Austria’s most infamous Christmas tradition is Krampus, Santa’s demonic evil brother. In Austrian lore, Santa deals with just the good kids, and delegates the bad kids to Krampus who merrily punishes their immortal soul. Terrifying, but totally normal for Austrian children.
Germany is all about weihnachtsmarkt, more commonly known as winter markets. Every conurbation throughout the country will host the seasonal stalls where visitors can enjoy mulled wine and beer, gingerbread and traditional arts and crafts.
Nuremberg is home to one of the biggest and most famous weihnachtsmarkt, the Christkindlesmarkt, which is opened by the Christkind, a teenage girl elected to represent the sensible traditional values of the season.
In Slovakia, it’s the baby Jesus who gives out the presents of Christmas Eve, adding a new bizarre present-dragging dimension to the infant god that western countries are unfamiliar with.
Slovakian kids will be tricked into leaving the living room when he arrives and will have just missed him when they come back and find their presents there. That cheeky generous baby is just too quick!
The traditions of teeny-weeny Liechtenstein are similar to those in Switerland and Austria, the two countries it’s squeezed between.
We just wanted to mention it though because the whole country is in the Alps so that must make it the most wintry and therefore Christmassy country in the world.
Slovenians get more presents than most over the Christmas period because they get an extra set on New Year’s Eve.
This time it’s Grandfather Frost who breaks into people’s housing on a gift-giving binge, helpfully aided by the midnight fireworks outside that distract all the children. Slovenians also burn a lot of incense over Christmas, filling the house with the traditional aroma of 1960s hippy culture.

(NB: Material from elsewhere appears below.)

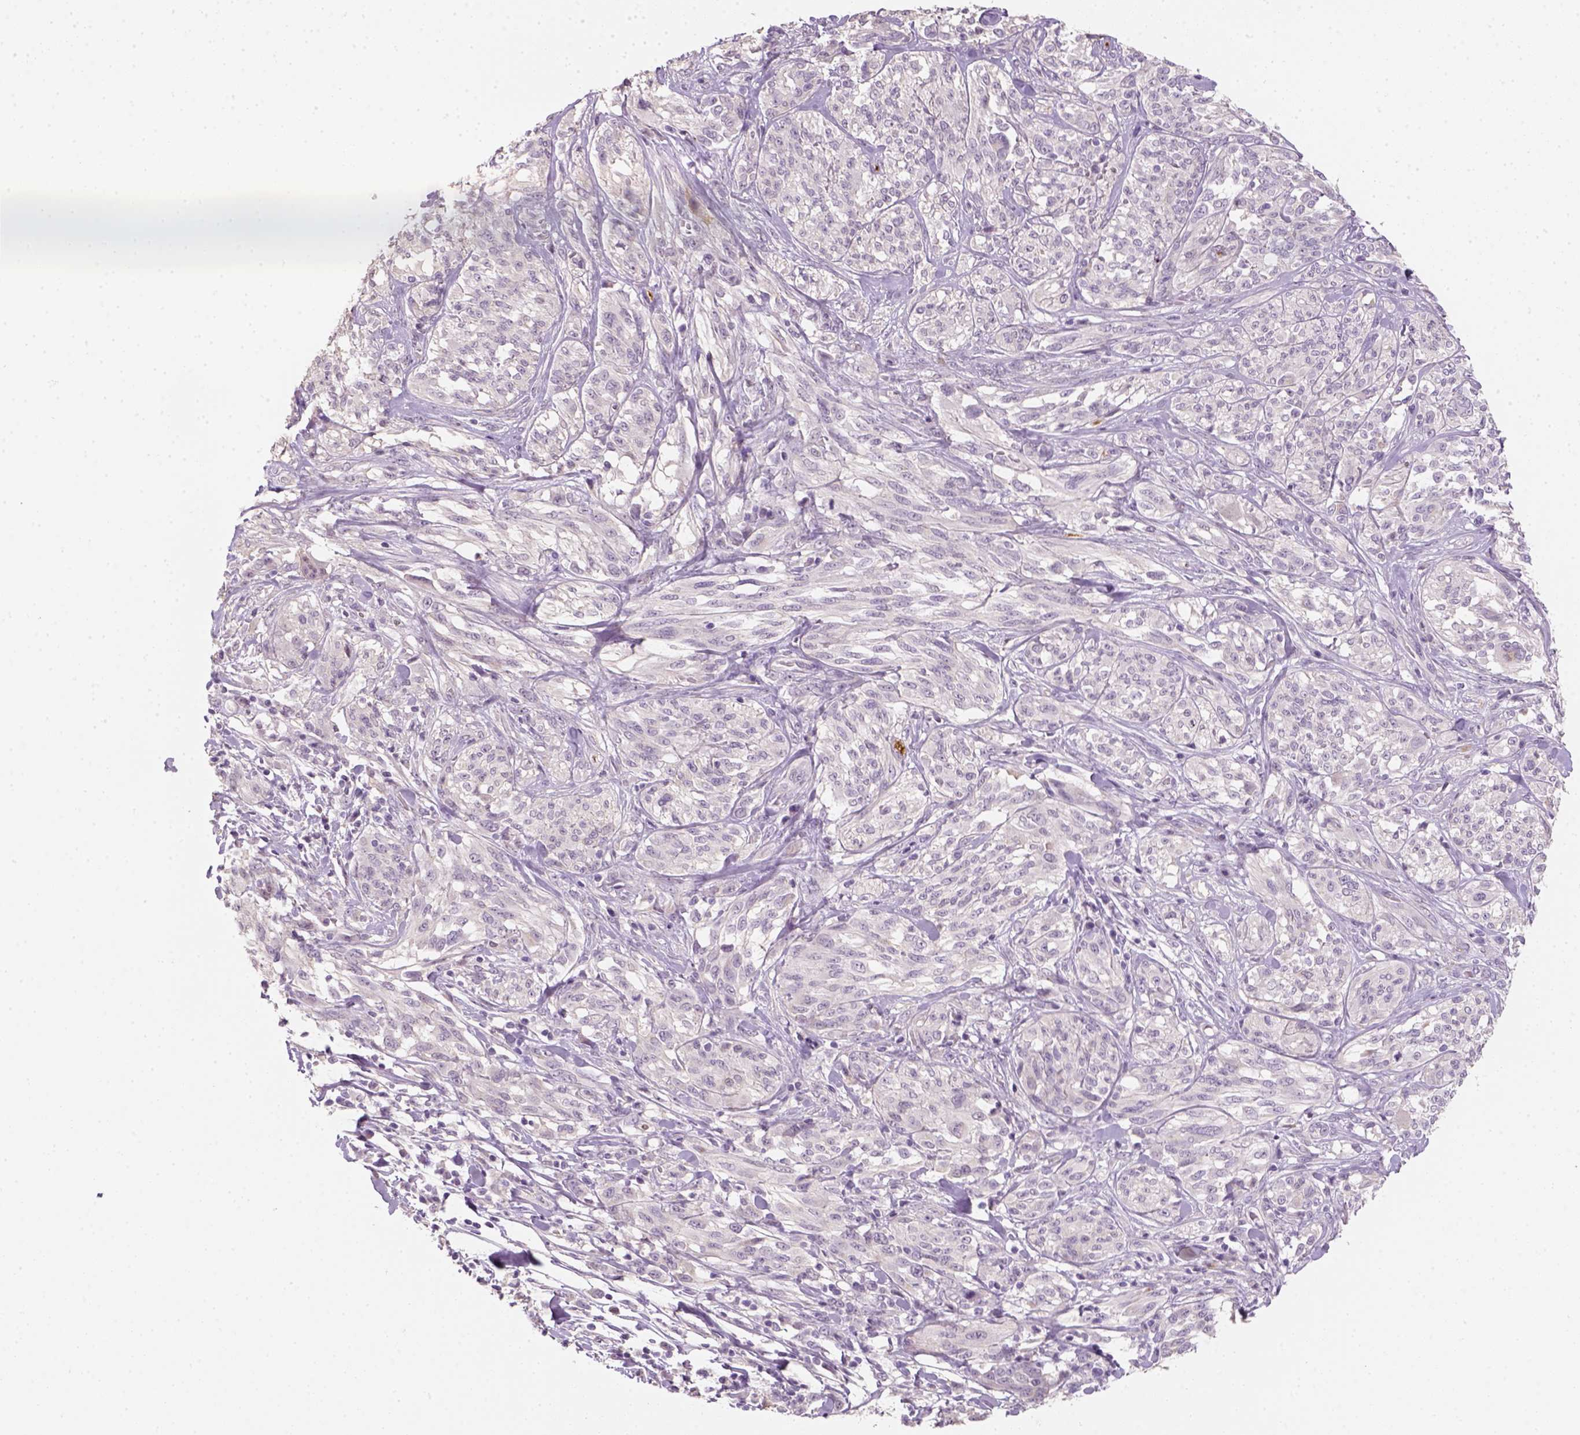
{"staining": {"intensity": "negative", "quantity": "none", "location": "none"}, "tissue": "melanoma", "cell_type": "Tumor cells", "image_type": "cancer", "snomed": [{"axis": "morphology", "description": "Malignant melanoma, NOS"}, {"axis": "topography", "description": "Skin"}], "caption": "DAB (3,3'-diaminobenzidine) immunohistochemical staining of melanoma displays no significant expression in tumor cells.", "gene": "FAM163B", "patient": {"sex": "female", "age": 91}}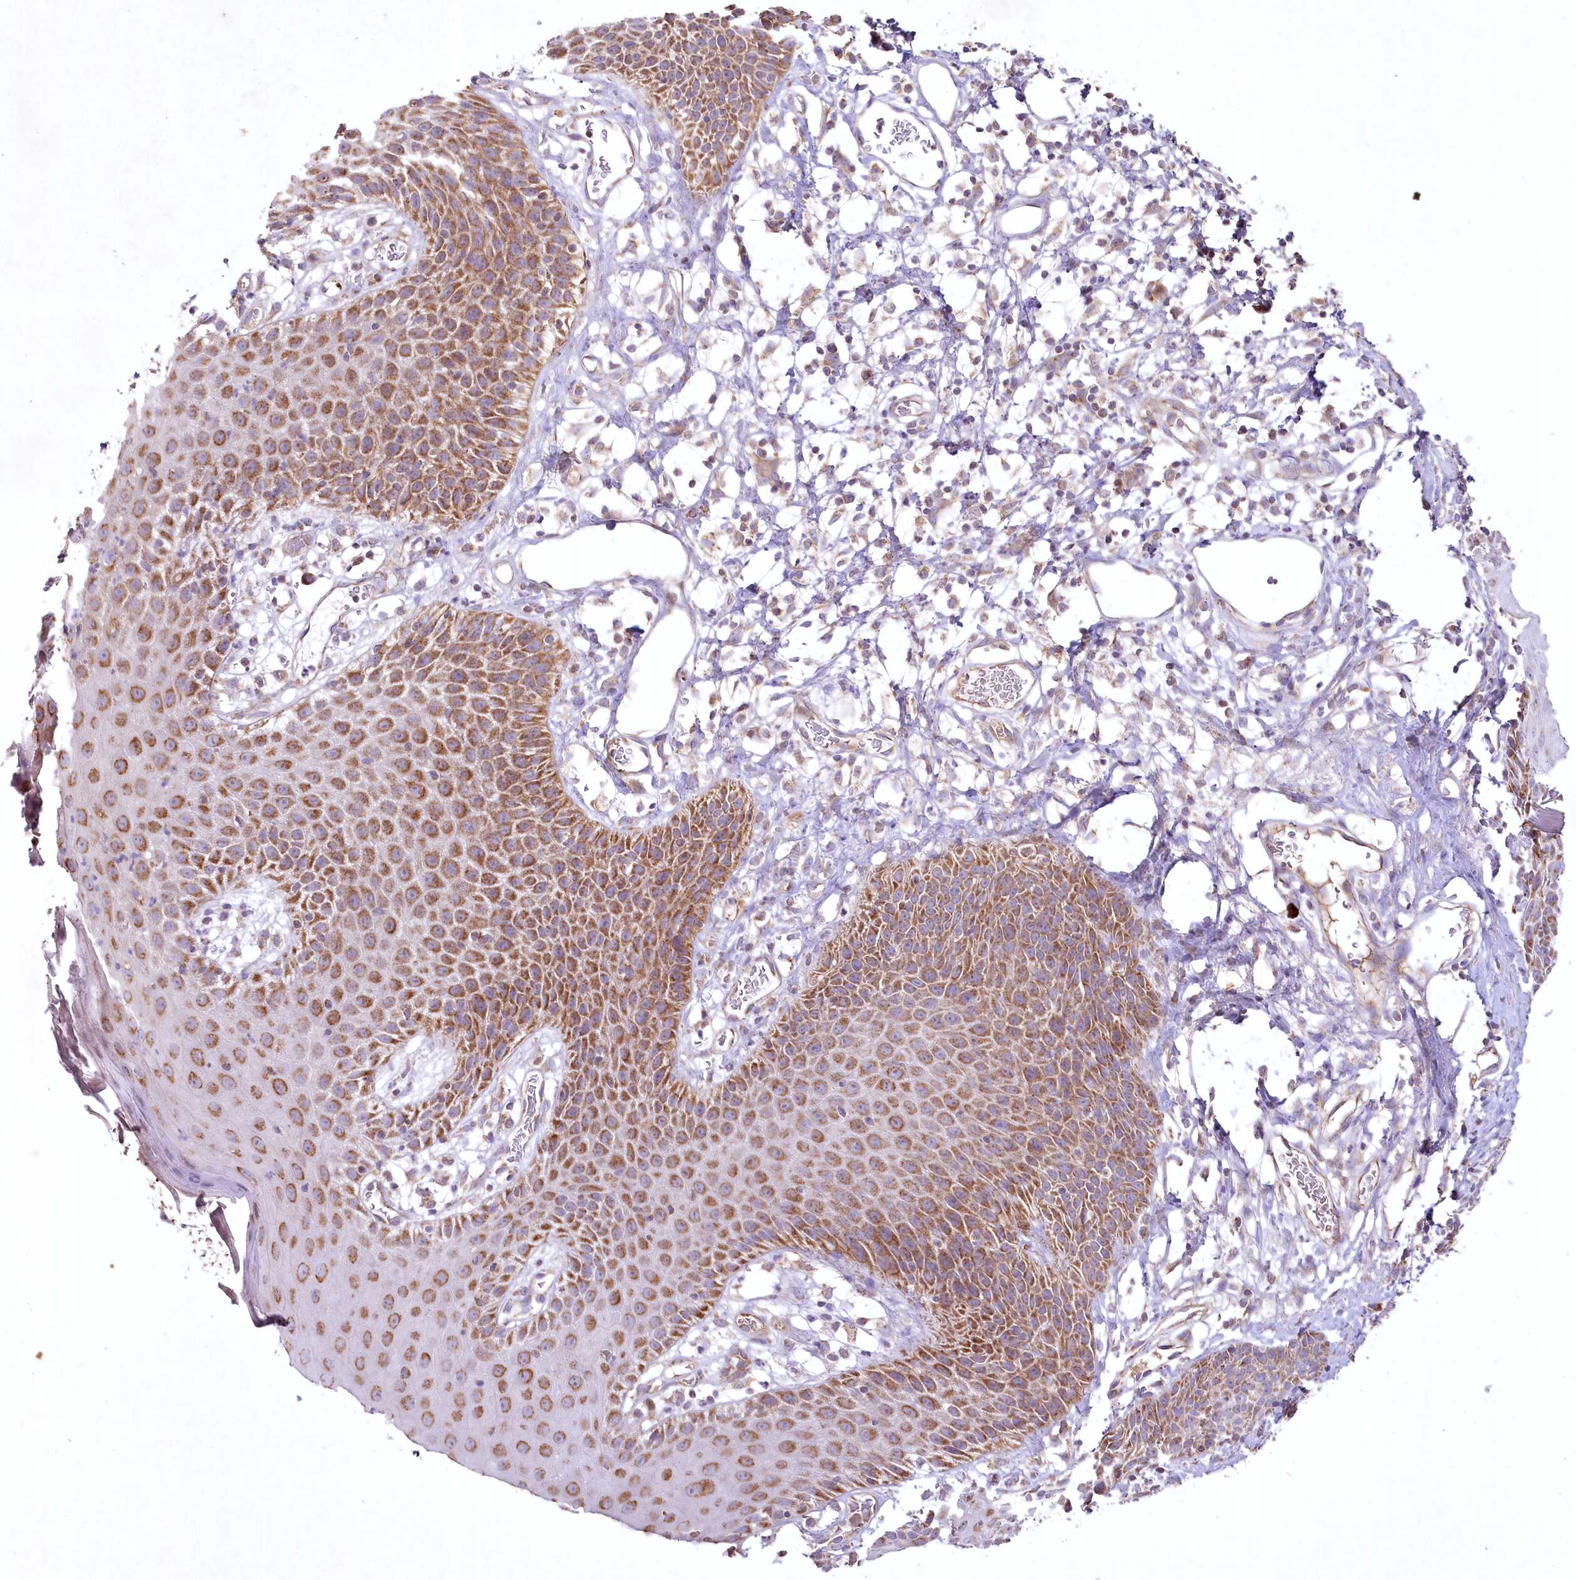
{"staining": {"intensity": "strong", "quantity": ">75%", "location": "cytoplasmic/membranous"}, "tissue": "skin", "cell_type": "Epidermal cells", "image_type": "normal", "snomed": [{"axis": "morphology", "description": "Normal tissue, NOS"}, {"axis": "topography", "description": "Vulva"}], "caption": "Immunohistochemical staining of benign skin displays high levels of strong cytoplasmic/membranous staining in about >75% of epidermal cells. (DAB IHC with brightfield microscopy, high magnification).", "gene": "MRPL44", "patient": {"sex": "female", "age": 68}}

Advent, the lead up to Christmas, is just as important as the big day itself in Switzerland. The Swiss love the tradition of opening little windows each day that they sometimes recreate such decorations on actual buildings in cities like Basel and Geneva.
Elsewhere, Switzerland has some of the most interesting and varied carol-singing in Europe due to the multi-lingual abilities of its citizens.
The Czechs have a long tradition of superstitions that make their big Christmas Eve meal a baffling deadly game if all are observed. For example, it’s bad luck for anybody to get up from the table during dinner – but there are nine courses so you need a seriously sturdy bladder to prevent yourself from breaking this rule.
In what is certainly an attempt to counteract this problem, it’s also bad luck to drink alcohol so you hopefully won’t need the toilet that much. Most risky of all, the first person to leave the table after dinner will die the following year – to avoid this horrible fate, everybody has to carefully synchronise standing up from the table together. Scary!